Records excerpted from a collection
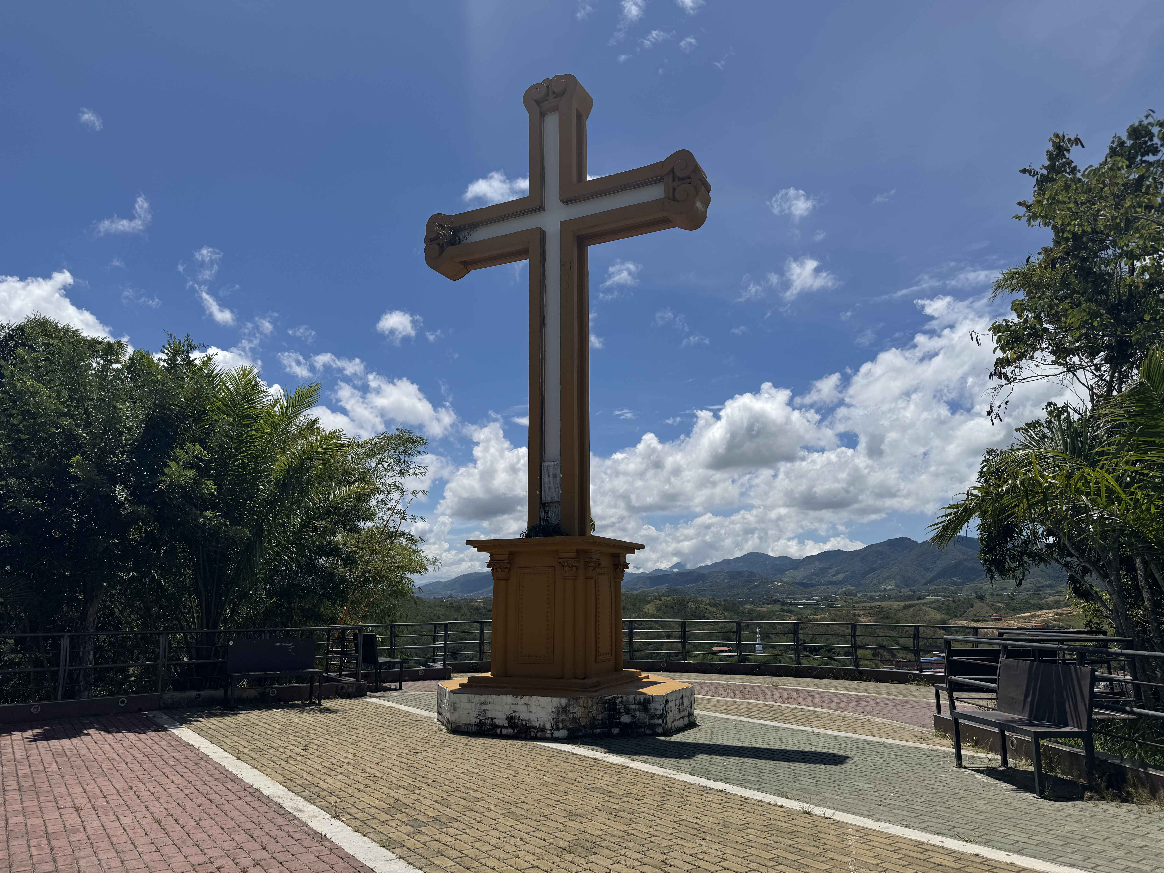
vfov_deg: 56.8
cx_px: 582
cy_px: 436
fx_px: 807
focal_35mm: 24
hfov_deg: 71.6
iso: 80
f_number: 1.78
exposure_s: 1/9009
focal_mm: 6.76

=== WHAT TO WORK ON ===
Exact copies of all the entries, without any pictures, are what the answer must contain.

=== RESULT ===
vfov_deg: 56.8
cx_px: 582
cy_px: 436
fx_px: 807
focal_35mm: 24
hfov_deg: 71.6
iso: 80
f_number: 1.78
exposure_s: 1/9009
focal_mm: 6.76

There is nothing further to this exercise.